Records from a dataset:
_ _ _
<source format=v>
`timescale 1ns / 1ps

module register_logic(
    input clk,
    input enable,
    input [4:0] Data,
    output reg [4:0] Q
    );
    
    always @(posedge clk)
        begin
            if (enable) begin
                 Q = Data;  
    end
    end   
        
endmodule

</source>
_ _ _
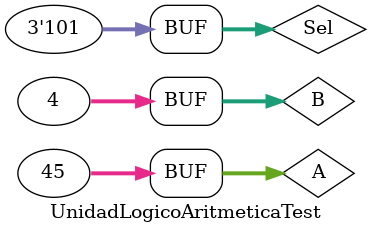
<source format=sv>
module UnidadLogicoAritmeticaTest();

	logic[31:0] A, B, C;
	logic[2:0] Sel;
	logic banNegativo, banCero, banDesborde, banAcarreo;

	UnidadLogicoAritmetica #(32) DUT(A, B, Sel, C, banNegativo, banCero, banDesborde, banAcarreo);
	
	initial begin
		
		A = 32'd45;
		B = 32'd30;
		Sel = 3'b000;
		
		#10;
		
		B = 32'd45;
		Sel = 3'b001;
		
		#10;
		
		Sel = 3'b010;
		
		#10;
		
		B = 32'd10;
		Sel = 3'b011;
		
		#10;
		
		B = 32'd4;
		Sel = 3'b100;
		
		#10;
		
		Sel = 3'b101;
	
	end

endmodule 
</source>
_ _ _
● **WHAT THE TASK ASKS**
Within the lines above, find those holding the word "source" and copy them.

● **ANSWER BOX**
<source format=v>
</source>
<source format=sv>
</source>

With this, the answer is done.